Pero hay que hacer notar que el Cordero ha muerto una vez para siempre. La obra del Sacerdote en la tierra ha sido concluida para siempre. Las tinieblas se han disipado. El Sacerdote ha entrado con su propia sangre en el Lugar Santísimo, obteniendo así eterna redención.
¿Hay aún quien se atreva a hablar de sacerdotes, altares y sacrificios en la tierra? Que tengan cuidado y lo consideren. Es algo grave jugar con el lenguaje del Espíritu y con los nombres de Jesús. Lo que empieza por la ignorancia puede terminar en la muerte. En la obra del Sacerdote aquí abajo hay esta gloriosa inscripción: «Consumado es». Y en su obra allá arriba está escrito: «Nunca cesa». Jesús vive, y por ello su oficio vive también.
Creyente, mírale, sentado a la diestra de la Majestad en las alturas, con sus vestiduras sacerdotales. Sobre sus hombros están los nombres del verdadero Israel, que es una prueba de que, mientras su corazón palpite, lo hace por ellos. La voz de su intercesión siempre se oye y siempre triunfa. «Padre, perdónalos»; y son perdonados. «Padre, ten misericordia de ellos»; y las misericordias descienden rápidas. El incienso de su intercesión asciende continuamente. «Padre, bendícelos»; y son bendecidos. Con su mano extendida, él recoge todas sus ofrendas de oración, alabanza y servicio. Luego las perfuma con la rica fragancia de sus méritos. Todo lo dignifica con su dignidad, y así nuestra pobreza se convierte en gran bienestar.
Pan y vino
Melquisedec sale al encuentro de Abraham con pan y vino. El agotado guerrero se halla débil y muy cansado, pero esta provisión le reconforta. El Señor cuida con ternura las necesidades de su pueblo. La maldición sobre los amonitas es terrible por haber negado pan y agua a Israel cuando iban de camino después de salir de Egipto (Dt. 23:4).

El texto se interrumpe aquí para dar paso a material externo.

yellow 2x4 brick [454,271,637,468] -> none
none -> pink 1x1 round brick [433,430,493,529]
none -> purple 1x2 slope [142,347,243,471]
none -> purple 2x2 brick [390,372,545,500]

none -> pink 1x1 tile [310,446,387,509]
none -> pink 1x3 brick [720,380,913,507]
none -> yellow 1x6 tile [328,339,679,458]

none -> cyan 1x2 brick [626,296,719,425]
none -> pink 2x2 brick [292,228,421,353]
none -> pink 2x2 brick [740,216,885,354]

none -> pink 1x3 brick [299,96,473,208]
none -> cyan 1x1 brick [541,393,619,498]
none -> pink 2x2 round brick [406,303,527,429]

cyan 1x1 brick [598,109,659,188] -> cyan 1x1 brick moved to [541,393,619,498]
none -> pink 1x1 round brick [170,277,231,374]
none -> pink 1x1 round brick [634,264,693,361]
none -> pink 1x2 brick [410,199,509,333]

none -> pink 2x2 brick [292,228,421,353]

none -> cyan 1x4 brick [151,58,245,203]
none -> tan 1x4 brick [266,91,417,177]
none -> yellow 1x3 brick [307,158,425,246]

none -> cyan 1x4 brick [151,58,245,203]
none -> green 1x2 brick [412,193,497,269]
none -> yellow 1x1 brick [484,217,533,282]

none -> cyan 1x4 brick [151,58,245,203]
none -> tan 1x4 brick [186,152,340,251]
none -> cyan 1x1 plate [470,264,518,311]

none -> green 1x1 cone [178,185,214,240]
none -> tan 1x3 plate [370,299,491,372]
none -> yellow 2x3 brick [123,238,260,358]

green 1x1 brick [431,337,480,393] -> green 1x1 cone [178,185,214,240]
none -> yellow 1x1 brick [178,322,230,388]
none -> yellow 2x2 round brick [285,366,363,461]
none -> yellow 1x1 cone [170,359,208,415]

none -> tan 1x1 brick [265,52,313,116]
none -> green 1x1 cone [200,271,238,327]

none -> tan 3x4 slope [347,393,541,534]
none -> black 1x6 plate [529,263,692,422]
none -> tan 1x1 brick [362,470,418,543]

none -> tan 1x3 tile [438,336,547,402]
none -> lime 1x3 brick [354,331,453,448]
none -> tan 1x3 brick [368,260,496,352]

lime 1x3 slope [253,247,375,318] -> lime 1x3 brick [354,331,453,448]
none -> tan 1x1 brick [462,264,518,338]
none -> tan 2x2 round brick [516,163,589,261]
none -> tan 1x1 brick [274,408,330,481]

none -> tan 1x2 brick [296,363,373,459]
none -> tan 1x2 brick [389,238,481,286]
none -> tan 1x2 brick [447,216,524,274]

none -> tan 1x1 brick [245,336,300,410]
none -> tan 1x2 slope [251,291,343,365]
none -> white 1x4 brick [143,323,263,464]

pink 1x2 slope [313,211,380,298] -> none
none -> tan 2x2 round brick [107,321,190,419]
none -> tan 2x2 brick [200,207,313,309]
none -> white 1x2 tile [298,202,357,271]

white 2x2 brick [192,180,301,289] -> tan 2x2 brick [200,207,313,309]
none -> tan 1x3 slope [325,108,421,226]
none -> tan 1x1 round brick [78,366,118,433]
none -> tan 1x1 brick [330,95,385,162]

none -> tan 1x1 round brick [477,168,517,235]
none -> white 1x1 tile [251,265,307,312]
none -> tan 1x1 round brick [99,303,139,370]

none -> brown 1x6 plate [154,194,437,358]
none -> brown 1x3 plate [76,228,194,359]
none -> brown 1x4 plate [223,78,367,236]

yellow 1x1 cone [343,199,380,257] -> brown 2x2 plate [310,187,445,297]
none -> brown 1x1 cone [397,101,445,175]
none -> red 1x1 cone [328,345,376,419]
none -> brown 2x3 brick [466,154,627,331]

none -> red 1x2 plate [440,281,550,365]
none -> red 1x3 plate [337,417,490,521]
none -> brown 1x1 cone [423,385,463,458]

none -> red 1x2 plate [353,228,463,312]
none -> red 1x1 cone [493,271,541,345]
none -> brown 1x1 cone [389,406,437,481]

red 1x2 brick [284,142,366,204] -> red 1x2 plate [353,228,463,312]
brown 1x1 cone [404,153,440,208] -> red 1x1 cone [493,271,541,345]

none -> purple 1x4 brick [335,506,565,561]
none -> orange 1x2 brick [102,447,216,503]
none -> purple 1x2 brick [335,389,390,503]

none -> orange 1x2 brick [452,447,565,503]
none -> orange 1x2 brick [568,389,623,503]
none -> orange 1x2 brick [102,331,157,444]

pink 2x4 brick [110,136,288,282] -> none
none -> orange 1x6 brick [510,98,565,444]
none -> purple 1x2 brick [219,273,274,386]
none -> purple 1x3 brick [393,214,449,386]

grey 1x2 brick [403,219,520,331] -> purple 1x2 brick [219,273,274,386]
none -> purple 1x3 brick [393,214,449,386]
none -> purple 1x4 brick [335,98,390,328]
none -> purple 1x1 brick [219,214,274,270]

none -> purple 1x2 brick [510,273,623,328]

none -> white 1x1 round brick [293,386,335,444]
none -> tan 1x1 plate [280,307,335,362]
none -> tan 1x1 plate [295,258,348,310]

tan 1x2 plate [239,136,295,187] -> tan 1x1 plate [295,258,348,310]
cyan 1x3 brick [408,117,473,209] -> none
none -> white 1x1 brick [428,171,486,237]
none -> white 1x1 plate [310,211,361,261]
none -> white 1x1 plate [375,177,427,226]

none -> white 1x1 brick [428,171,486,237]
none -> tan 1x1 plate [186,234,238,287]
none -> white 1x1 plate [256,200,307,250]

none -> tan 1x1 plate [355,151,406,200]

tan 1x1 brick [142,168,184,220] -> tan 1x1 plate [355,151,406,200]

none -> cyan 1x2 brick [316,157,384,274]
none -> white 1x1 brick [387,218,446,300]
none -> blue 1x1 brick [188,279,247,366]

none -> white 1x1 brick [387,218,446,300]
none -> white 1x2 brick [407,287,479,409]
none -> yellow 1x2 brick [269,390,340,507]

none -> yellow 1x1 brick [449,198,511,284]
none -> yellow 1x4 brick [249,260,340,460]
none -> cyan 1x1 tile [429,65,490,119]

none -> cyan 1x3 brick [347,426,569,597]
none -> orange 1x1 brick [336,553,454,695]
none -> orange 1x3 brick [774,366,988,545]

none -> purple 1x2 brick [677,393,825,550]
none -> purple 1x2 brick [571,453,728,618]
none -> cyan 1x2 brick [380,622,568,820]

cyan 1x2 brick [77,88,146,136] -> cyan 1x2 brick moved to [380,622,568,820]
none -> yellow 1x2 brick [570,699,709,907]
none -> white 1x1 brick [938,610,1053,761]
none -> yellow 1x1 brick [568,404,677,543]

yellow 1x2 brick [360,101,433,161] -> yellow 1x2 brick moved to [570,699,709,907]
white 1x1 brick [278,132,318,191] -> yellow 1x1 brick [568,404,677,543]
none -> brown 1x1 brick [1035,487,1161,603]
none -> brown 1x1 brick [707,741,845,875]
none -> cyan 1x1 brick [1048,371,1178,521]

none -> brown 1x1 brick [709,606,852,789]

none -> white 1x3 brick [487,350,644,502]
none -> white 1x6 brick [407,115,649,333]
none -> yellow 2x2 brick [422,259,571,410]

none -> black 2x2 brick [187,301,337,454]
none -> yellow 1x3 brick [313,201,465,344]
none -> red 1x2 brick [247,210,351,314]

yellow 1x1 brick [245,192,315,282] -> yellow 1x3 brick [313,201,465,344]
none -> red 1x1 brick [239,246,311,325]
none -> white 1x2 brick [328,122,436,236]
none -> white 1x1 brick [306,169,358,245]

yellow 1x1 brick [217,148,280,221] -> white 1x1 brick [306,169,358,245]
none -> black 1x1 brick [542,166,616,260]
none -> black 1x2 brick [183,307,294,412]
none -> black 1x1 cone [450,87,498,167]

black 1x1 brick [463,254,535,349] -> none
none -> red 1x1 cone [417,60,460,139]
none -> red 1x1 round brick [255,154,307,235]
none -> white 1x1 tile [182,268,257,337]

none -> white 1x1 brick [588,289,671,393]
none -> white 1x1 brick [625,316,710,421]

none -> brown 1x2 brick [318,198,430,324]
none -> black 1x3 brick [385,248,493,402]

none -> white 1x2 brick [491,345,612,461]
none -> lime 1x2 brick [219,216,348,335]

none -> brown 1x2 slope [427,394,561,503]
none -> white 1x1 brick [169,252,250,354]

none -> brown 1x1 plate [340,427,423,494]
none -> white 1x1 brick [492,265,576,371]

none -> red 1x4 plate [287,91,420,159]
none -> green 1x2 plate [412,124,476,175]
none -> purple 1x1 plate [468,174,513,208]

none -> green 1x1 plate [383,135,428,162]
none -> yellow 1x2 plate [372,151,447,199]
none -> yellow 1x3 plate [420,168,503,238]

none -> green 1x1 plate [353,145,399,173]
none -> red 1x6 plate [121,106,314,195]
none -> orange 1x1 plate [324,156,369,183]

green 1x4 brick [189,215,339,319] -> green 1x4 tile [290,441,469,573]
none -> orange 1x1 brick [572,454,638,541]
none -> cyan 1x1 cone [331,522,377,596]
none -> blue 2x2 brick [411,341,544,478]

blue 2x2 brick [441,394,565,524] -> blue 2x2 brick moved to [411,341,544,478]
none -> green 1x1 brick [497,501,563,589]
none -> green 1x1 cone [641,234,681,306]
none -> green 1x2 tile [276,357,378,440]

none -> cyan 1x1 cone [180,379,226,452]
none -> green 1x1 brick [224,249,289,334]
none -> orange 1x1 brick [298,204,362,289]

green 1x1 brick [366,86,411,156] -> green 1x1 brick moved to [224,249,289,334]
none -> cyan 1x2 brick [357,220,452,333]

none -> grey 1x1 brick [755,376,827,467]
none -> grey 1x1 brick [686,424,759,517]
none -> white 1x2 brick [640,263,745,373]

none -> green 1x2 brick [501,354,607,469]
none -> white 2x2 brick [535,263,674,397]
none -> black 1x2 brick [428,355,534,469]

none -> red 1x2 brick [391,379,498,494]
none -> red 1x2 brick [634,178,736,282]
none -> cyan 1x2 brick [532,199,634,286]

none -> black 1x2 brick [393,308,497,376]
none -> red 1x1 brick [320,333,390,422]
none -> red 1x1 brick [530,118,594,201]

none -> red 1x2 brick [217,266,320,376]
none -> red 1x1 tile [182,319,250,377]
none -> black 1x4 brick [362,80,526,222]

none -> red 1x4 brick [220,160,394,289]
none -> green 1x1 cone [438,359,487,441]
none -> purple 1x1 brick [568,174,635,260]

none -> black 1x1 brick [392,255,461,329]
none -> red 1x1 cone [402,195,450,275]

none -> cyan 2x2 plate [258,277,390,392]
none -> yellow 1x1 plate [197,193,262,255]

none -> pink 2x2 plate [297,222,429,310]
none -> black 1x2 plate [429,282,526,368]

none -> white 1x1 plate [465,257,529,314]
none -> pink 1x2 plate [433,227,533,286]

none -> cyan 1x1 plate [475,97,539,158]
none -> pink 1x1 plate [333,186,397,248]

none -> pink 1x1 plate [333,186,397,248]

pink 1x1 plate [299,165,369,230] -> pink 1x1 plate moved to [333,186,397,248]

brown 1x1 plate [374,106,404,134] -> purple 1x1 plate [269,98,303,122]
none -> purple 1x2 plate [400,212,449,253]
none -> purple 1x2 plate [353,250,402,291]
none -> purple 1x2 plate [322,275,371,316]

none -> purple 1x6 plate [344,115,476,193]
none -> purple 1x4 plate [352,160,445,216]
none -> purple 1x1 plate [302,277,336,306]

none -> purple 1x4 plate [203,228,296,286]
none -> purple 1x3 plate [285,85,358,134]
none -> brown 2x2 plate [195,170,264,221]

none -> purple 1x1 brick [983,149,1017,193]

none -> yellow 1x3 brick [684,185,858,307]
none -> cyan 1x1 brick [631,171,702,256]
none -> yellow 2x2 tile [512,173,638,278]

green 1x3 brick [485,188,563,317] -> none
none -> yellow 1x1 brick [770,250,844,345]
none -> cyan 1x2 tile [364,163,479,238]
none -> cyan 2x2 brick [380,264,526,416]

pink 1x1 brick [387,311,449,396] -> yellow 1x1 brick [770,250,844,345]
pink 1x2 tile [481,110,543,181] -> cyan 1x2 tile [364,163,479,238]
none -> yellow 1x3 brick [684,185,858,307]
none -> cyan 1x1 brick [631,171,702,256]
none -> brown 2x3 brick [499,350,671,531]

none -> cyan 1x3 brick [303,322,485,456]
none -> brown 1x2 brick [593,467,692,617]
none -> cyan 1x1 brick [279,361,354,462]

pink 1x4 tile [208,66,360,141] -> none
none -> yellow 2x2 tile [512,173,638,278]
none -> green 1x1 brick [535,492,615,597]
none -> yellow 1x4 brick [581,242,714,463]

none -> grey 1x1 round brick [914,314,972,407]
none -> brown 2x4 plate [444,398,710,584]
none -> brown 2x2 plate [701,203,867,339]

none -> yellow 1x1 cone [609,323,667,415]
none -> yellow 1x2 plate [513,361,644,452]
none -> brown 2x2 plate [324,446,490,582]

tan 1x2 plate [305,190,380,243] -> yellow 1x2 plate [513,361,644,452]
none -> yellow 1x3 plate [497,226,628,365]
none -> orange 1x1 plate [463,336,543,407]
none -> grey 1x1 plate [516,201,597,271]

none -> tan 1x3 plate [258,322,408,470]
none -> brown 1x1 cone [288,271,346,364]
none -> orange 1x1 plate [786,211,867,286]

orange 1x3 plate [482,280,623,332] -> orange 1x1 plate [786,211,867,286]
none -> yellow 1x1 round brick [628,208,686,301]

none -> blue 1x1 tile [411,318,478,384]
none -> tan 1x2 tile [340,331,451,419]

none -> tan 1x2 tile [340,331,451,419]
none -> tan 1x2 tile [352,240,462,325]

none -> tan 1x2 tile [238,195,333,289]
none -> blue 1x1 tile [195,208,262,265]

Aquí tenemos otra imagen de nuestro gran Sumo Sacerdote. Con divina generosidad, Cristo provee todo lo que necesita una fortaleza desgastada, un espíritu decaído o un corazón desmayado.
La batalla de la fe es dura; el sendero de la vida nos parece, con frecuencia, largo; pero a cada paso nos encontramos con salas de banquete abiertas con toda clase de deleites preparados. Tenemos el manjar sólido de la Palabra; las copas rebosantes de promesas; las fuentes abundantes de las ordenanzas; los símbolos, que son como el maná de la mano de Dios; y tenemos también el aliento espiritual del cuerpo que él entregó y la sangre que derramó.
Nuestro verdadero Melquisedec nos invita a que nos acerquemos. Y mientras nos regalamos con fe vivificante, aquella voz amorosa se deja oír diciendo: «Bendito seas del Dios Altísimo».
El patriarca, con reverencia agradecida, ofrenda los diezmos de todo. ¡Oh alma mía! ¿Qué darás tú al gran sumo Sacerdote? Dile con lenguaje de adoración: Señor, yo soy tuyo; tú me has comprado con tu sangre; tú me has ganado con la ternura de tu gracia; tú me has llamado con tu voz irresistible; tú me has subyugado con tu Espíritu. Soy tuyo. Mi alma es tuya para adorarte; mi corazón es tuyo para amarte, y mi cuerpo para servirte. Con mi lengua te alabaré, y mi vida es tuya para glorificarte. Mi eternidad es tuya para contemplarte, para seguirte, para cantar tu nombre. Aun la eternidad es demasiado breve para que un alma redimida glorifique a Jesús, el Redentor.